関係者1人によると、セブンは6日に取締役会を開き、井阪社長の退任などを決める見通し。関係者2人によると、昨年4月から取締役会議長を務めるデイカス氏が有力な候補として浮上。関係者の1人は「社外取締役でこれまでの議論も理解している」と説明し、海外戦略を加速する上で適任との見方を示した。
デイカス氏は、カナダのアリマンタシォン・クシュタールから昨年8月に受けた買収提案を検討する特別委員会の委員長も務める。同氏が社長に就任した場合の委員長職がどうなるのかは現時点で分かっていない。デイカス氏は西友の最高経営責任者(CEO)などを歴任した。
セブンは「当社が発表したものではなく、本件について決定している事実はない」とのコメントを出した。
セブンはクシュタールへの対抗案として、創業家によるMBO(経営陣が参加する自社買収)を検討。
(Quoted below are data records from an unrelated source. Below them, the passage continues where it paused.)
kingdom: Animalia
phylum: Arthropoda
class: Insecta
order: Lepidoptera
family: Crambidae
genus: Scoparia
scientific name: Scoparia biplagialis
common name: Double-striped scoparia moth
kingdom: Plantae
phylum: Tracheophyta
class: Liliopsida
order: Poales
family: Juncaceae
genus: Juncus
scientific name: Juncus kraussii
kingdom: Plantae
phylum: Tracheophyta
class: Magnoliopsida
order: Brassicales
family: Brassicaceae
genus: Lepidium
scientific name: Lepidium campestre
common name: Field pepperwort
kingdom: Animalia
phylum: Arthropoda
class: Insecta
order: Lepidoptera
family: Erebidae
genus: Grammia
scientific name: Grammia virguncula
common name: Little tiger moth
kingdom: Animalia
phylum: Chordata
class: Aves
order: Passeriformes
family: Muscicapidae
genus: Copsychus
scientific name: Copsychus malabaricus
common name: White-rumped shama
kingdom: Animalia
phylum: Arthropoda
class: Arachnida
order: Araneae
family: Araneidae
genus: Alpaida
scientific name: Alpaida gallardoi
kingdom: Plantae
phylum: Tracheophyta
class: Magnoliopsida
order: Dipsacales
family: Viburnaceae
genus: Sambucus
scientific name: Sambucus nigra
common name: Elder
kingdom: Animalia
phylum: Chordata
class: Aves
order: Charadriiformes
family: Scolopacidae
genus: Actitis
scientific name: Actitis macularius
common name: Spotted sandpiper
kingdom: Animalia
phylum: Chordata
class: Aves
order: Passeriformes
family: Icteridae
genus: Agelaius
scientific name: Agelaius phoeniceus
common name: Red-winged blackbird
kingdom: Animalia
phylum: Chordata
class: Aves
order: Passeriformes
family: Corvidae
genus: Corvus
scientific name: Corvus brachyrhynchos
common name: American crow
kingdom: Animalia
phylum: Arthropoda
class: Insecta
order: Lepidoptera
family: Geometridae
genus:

しかし、資金の主要な出し手として打診された伊藤忠商事が参画しないことを決めたことから断念した。
井阪社長は1980年にセブン-イレブン・ジャパンに入社し、2009年に同社社長に就任。16年からセブン&アイの社長を務め、米国のガソリンスタンド併設型コンビニエンスストア、スピードウェイを買収して北米事業を拡大した。
一方、スーパーや百貨店事業が低迷し、株主の米アーティザン・パートナーズや米バリューアクト・キャピタルから経営体制の変革を求められていた。